Wie verteuert sich die Stromrechnung eines Vierpersonenhaushaltes per anno, wenn das Gesetz so in Kraft treten würde?
Nach Berechnungen unserer Branchenverbände VKU und BDEW ergeben sich Mehrkosten von über 30 Euro per anno.

Macht diese Umverteilung der Netzentgelte aus Ihrer Sicht Sinn oder haben Sie einen Alternativvorschlag?

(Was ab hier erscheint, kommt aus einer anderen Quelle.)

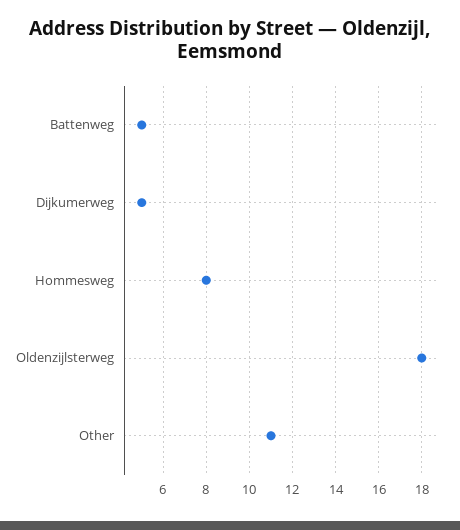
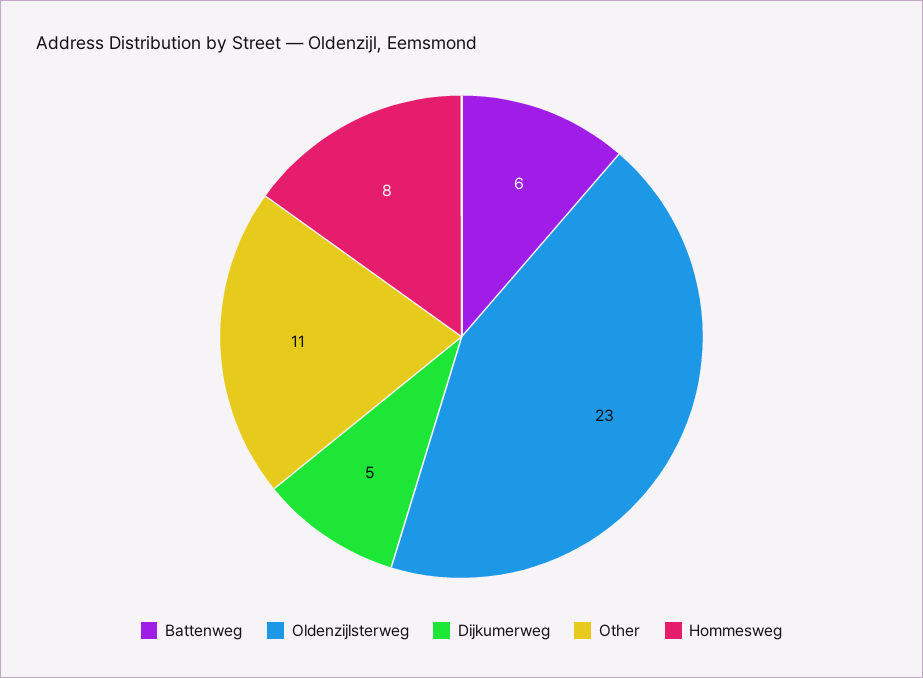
Battenweg: 5 -> 6
Oldenzijlsterweg: 18 -> 23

Die Umverteilung macht aus unserer Sicht keinen Sinn. Bereits über die EEG- Umlage werden Bürger und Unternehmen in NRW im Gegensatz zu den meisten anderen Bundesländern deutlich belastet. Im Jahr 2014 haben Sie 3,1 Mrd. Euro mehr EEG-Umlage gezahlt als an EEG-Vergütungen an EEG-Anlagenbetreiber in NRW zurückfloss. Einheitliche Netzentgelte würden diese Tendenz noch weiter verschärfen. Die Mittel flössen dann in die Wertschöpfung anderer Bundesländer statt die Wirtschaft vor Ort in NRW zu stärken. Es würde dazu führen, dass NRW-Stromkunden den Netzausbau gerade in Ländern mitfinanzieren, die von hohen EEG-Vergütungen profitieren.

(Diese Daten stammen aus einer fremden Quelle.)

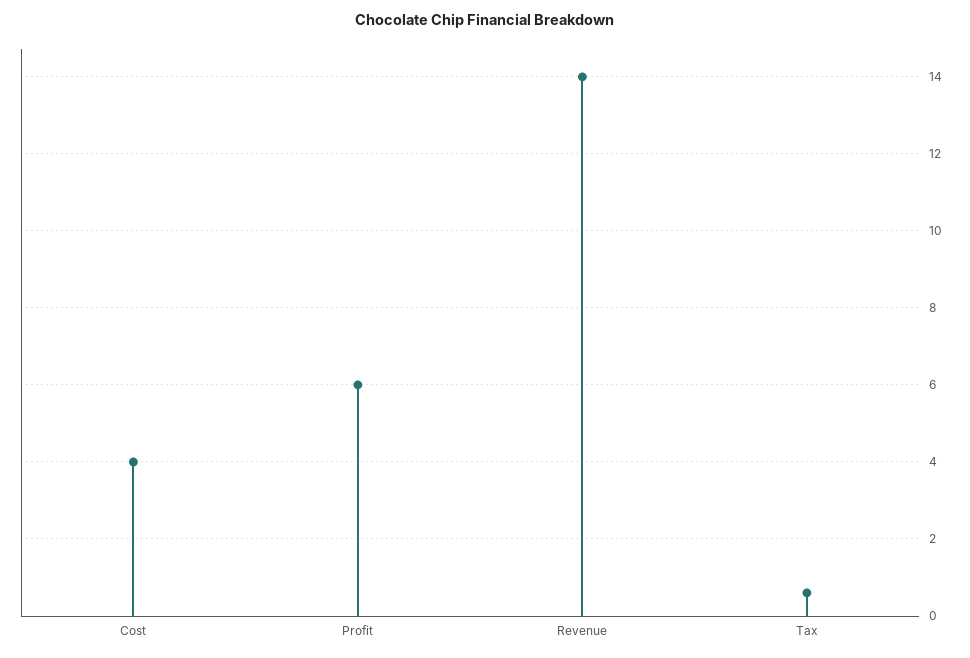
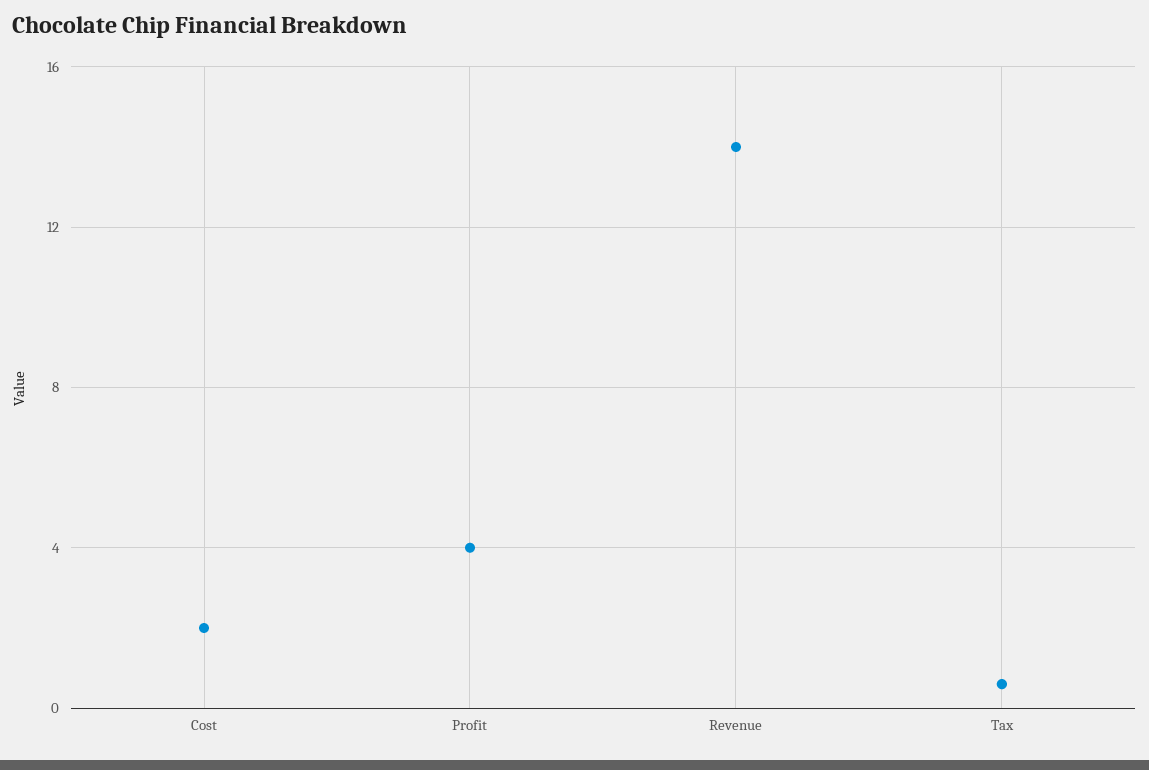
Cost: 4 -> 2
Profit: 6 -> 4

Wir sehen einen grundsätzlichen Regelungsbedarf bei der Ausgestaltung der Netzentgeltsystematik aufgrund der Energiewende. Die Vereinheitlichung der Entgelte setzt hier aber das falsche Signal, vielmehr erfordert die zunehmende dezentrale Erzeugung die Anpassung der Entgeltsystematik insgesamt.

Wie stehen eigentlich die Stadtwerke im Wettbewerb da?
Die Stadtwerke Düren sehen sich in einer aktuell positiven Ausgangssituation. Neben der reinen Lieferung von Energie sehen wir die Beratung von Kunden als eines unserer wichtigsten Aufgabengebiete an. Hier spielen neben den Einsparungsmöglichkeiten bei den Netzentgelten auch die Umlagen und Steuern eine wichtige Rolle. Auch in den Themen Eigenerzeugung durch Kraft-Wärme-Kopplungsanlagen oder Photovoltaik und somit der nachhaltigen Kostensenkung unterstützen wir unsere Kunden gerne sowohl bei der Planung, Umsetzung und auch der Finanzierung von Projekten. In diese Richtung werden wir unser Produktportfolio in den nächsten Jahren verstärkt entwickeln und sehen uns als Energiedienstleister, der seinen Kunden im immer komplexer werdenden Energiemarkt hilfreich zur Seite stehen möchte.